--- Start of Supplied material ---

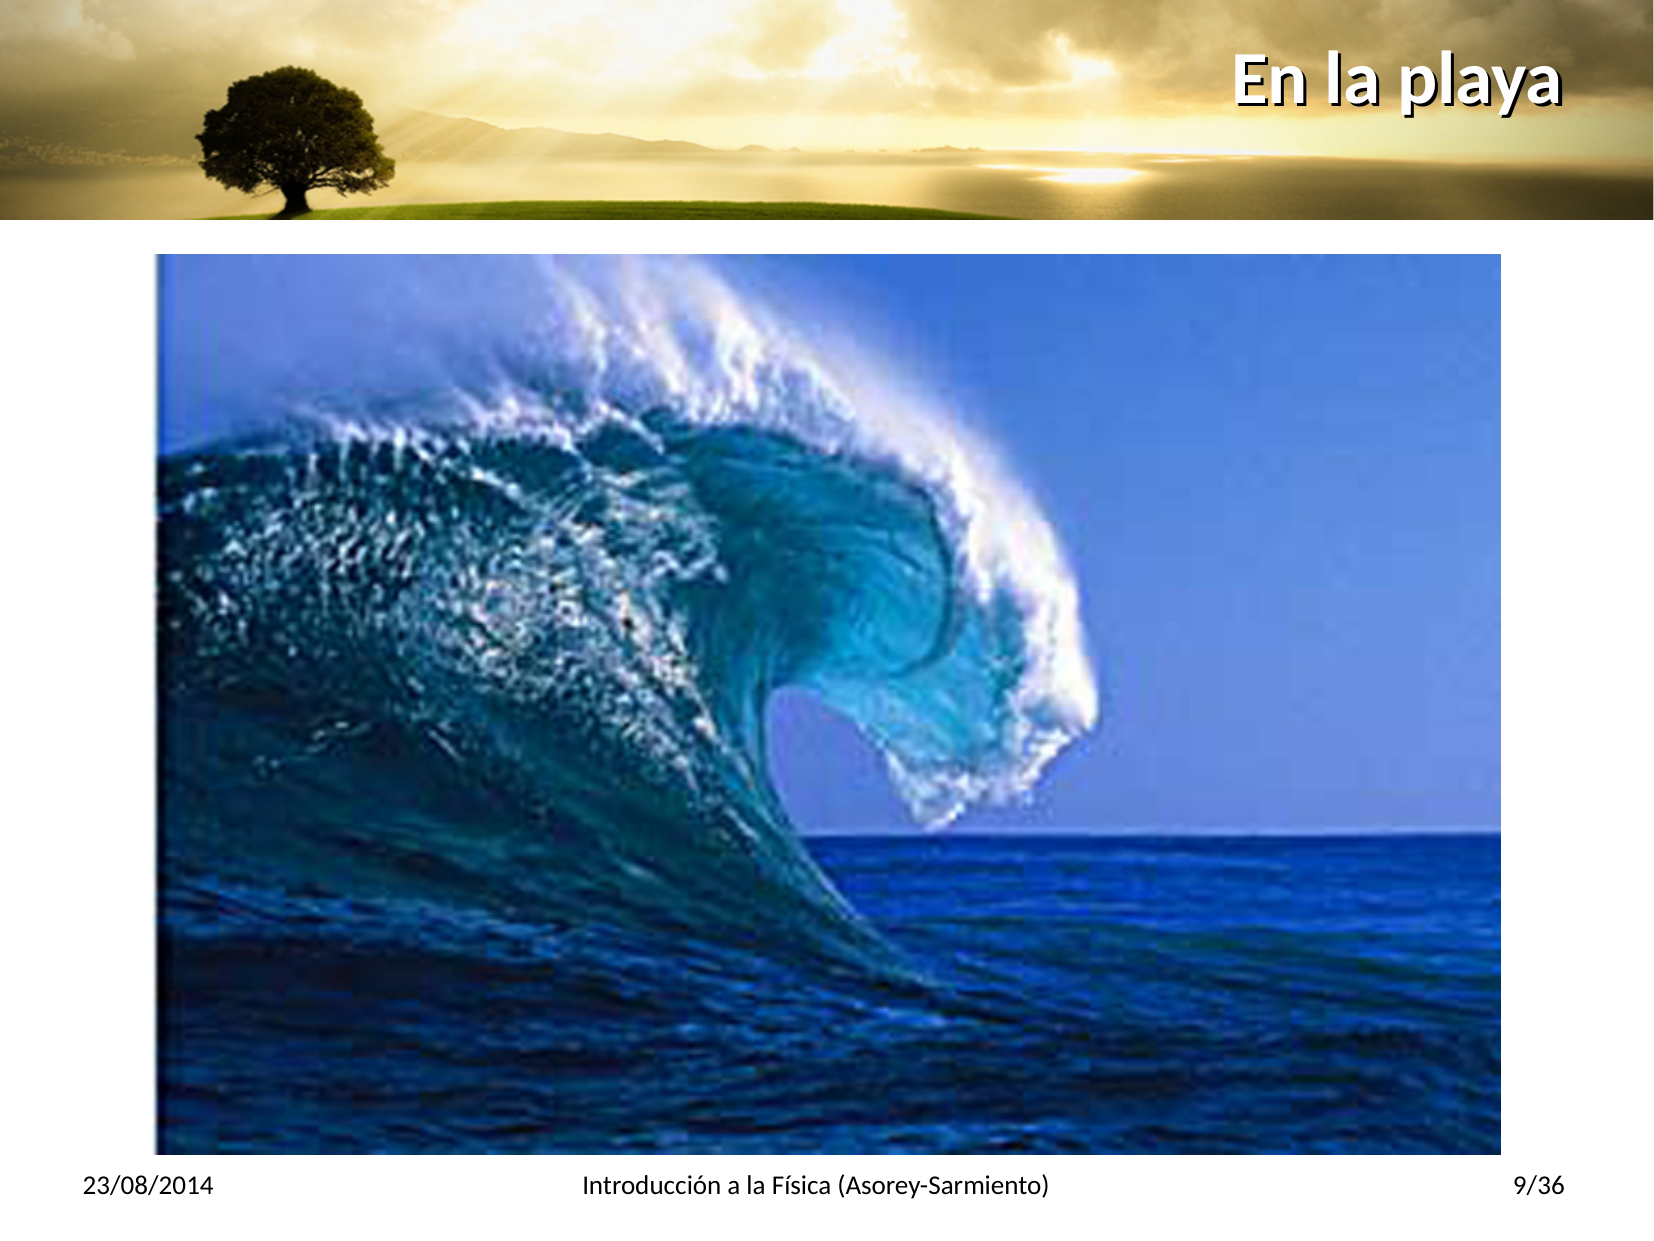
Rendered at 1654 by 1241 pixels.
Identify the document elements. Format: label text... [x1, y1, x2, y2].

title En la playa [75, 19, 1564, 151]
picture [0, 0, 1654, 220]
picture [152, 254, 1501, 1156]
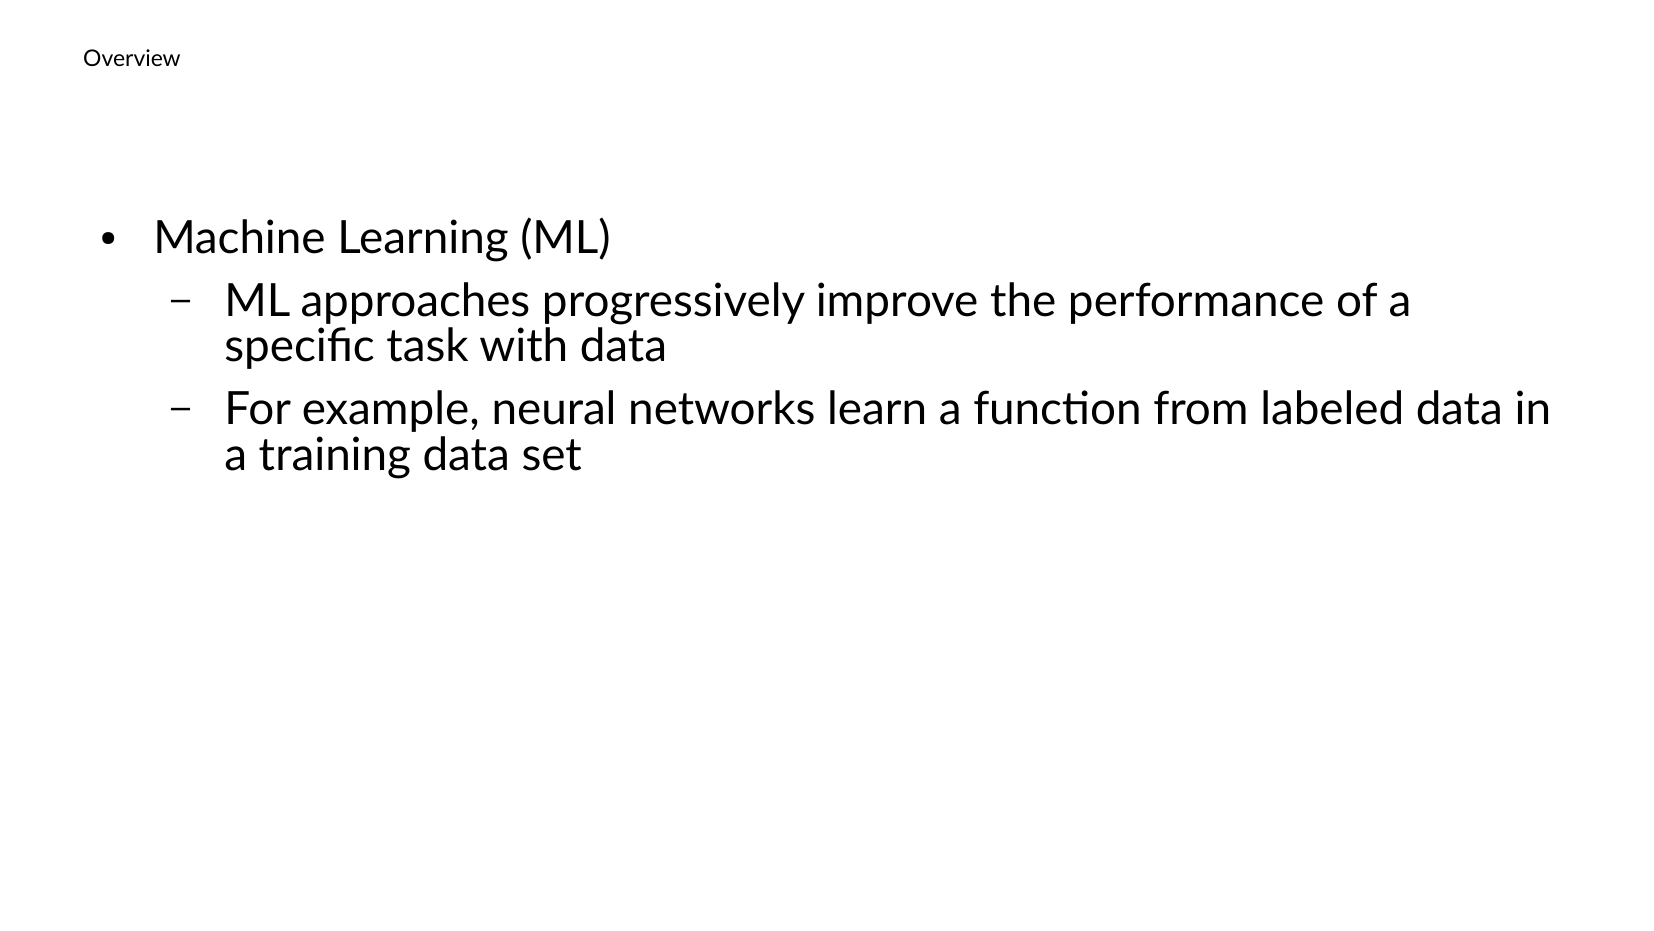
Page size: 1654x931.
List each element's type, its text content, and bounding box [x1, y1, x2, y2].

title Overview [83, 0, 1571, 119]
list Machine Learning (ML) ML approaches progressively improve the performance of a specific task with data For example, neural networks learn a function from labeled data in a training data set [82, 217, 1571, 839]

--- End of Supplied material ---

**Directions:** Reproduce every row above word for word, omitting the pictures.

**Solution to this exercise:**
Rendered at 1654 by 1241 pixels.
Identify the document elements. Format: label text... [x1, y1, x2, y2].

title En la playa [75, 19, 1564, 151]
picture [0, 0, 1654, 220]
picture [152, 254, 1501, 1156]
Page size: 1654x931.
List each element's type, its text content, and bounding box [x1, y1, x2, y2].

title Overview [83, 0, 1571, 119]
list Machine Learning (ML) ML approaches progressively improve the performance of a specific task with data For example, neural networks learn a function from labeled data in a training data set [82, 217, 1571, 839]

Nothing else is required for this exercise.